Exaggerated Weapon Claims & Media Credibility

  • Many commenters fixate on the article’s dramatic line about ammo “blowing through a tank and concrete and exploding 18 football fields away,” calling it physically impossible or cartoonish.
  • This hyperbole leads some to question the article’s overall reliability, despite acknowledging the underlying issue is serious.
  • Others suggest journalists may be parroting exaggerated claims from police, or padding stories with “macho” descriptions of weapons, undermining trust in the reporting.

Police Weapons Trafficking & Moral Hazard

  • Core concern: police and small departments allegedly buying restricted or discounted weapons and reselling them (sometimes to criminals or cartels).
  • ATF is portrayed as reluctant to prosecute “fellow law enforcement,” preferring “education,” which commenters see as a huge moral hazard.
  • Multiple cases cited (New Mexico ring, multistate conspiracy with police chiefs and an arms dealer) suggest a pattern rather than isolated incidents.

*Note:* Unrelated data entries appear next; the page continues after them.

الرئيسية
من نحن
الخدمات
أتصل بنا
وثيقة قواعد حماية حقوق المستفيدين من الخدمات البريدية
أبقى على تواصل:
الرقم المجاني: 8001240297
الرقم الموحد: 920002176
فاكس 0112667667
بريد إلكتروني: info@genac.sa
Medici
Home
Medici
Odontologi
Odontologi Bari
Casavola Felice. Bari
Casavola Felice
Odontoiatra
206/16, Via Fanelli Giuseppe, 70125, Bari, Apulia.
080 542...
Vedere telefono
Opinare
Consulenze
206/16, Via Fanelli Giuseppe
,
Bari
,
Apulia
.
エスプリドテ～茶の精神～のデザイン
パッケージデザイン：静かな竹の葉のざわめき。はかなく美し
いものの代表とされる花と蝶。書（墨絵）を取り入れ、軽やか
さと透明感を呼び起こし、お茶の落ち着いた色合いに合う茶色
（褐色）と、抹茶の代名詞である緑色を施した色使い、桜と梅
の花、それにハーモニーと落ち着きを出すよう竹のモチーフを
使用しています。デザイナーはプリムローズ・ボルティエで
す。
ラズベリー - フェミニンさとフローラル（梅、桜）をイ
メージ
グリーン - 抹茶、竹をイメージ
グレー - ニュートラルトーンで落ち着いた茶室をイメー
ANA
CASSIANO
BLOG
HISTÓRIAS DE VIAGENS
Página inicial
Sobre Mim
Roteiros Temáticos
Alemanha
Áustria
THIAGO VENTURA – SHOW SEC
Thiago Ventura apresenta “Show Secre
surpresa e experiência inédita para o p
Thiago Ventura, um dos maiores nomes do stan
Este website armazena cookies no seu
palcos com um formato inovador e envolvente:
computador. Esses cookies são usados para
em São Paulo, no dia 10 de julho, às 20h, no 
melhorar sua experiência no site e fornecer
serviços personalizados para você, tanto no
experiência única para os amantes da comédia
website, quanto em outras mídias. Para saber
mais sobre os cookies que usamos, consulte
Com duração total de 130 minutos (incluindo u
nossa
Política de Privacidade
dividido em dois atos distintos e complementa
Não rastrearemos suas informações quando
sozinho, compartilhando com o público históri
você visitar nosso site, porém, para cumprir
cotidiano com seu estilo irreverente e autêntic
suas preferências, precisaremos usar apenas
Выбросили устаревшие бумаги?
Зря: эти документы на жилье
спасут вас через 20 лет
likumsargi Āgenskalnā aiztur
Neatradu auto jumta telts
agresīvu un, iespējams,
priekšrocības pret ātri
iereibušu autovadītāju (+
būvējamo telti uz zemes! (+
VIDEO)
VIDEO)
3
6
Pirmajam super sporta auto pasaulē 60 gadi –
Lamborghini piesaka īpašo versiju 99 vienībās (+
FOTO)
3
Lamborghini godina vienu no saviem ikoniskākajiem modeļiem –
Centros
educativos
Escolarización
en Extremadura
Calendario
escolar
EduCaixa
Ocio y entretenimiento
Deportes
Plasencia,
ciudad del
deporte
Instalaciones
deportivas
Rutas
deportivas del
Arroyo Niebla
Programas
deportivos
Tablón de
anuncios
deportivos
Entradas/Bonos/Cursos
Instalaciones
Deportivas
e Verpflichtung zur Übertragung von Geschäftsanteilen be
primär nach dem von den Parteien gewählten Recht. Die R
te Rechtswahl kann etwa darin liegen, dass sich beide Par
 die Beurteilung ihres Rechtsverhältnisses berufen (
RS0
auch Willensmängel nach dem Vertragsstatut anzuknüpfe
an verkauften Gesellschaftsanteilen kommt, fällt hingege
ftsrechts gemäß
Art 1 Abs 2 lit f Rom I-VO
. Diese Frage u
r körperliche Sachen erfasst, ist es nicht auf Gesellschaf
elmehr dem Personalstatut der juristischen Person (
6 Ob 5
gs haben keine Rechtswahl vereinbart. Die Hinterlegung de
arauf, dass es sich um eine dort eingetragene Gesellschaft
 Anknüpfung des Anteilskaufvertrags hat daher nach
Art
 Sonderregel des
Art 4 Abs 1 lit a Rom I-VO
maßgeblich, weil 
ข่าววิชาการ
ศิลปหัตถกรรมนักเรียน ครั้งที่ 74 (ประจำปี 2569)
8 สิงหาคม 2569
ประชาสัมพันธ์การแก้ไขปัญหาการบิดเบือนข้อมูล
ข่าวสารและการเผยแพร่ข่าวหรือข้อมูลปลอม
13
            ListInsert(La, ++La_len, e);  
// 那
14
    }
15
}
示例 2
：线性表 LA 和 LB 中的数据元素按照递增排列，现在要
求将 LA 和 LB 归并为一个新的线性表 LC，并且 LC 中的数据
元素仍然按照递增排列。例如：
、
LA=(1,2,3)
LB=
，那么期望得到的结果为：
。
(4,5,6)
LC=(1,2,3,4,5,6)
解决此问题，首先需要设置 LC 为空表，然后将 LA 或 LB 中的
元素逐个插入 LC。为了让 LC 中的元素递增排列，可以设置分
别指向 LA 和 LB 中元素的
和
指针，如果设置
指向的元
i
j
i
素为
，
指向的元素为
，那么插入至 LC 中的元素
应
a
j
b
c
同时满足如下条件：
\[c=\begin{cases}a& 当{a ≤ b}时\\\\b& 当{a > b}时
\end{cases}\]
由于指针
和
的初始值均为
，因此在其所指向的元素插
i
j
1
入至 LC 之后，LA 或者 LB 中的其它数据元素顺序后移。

California & Other Legal Loopholes

  • California’s handgun “roster” and police exemptions are highlighted: officers can buy off-roster guns and then sell them to civilians, creating a gray-market profit opportunity.
  • Some argue that laws creating artificial scarcity and government exemptions virtually guarantee such arbitrage.

Machine Guns, NFA, and “Assault Weapons” Debate

  • Detailed discussions distinguish:
    • Cops flipping ordinary guns with LE discounts.
    • Off-roster handguns.
    • “Assault weapons” resold illegally.
    • Post‑1986 NFA “post-sample” machine guns acquired via law-enforcement demo letters.
  • Several posters claim NFA‑registered post-1986 machine guns have never been used in violent crime; others note rare NFA crimes but agree the rate is extremely low.
  • Long, contentious subthread over whether “assault weapons” are uniquely dangerous:
    • One side: category is mostly cosmetic (pistol grips, barrel shrouds, etc.) and politically constructed.
    • Other side: semi‑auto/select‑fire long guns with detachable magazines are inherently “weapons of war” and more relevant for mass shootings, even if handguns dominate overall gun deaths.
    • Consensus: the term is legally and politically muddled, and the question is unsettled.

Federal vs Local Policing & Oversight

  • Some argue for more federalized or external oversight to avoid local cronyism and reluctance to charge cops.
  • Others warn a national police force or expanded federal power is a dystopian “single point of failure,” citing examples like DC and former communist states.
  • Middle-ground view: keep local community policing but add strong, randomized, external auditing/investigation.

Justice, Sentencing, and NRA Politics

  • Commenters contrast relatively light sentences (e.g., 5 years) for arms trafficking with historically harsh treatment of drug offenses.
  • Debate over whether people are actually imprisoned for simple marijuana possession; data cited that numbers have fallen but are not zero.
  • Some criticize gun-rights organizations for not defending civilians who use firearms in apparent self-defense against police, seeing this as evidence that gun control often exempts the state itself.

Broader Context & Culture

  • Several posts argue that US gun culture and constitutional framing of gun rights are unique but intertwined with both civilian and military power.
  • Others note minorities have long understood police corruption and weapons abuse; the article simply exposes it to a wider audience.
  • Meta-comments accuse both the article and parts of the thread of misunderstanding firearms and displaying Dunning–Kruger effects.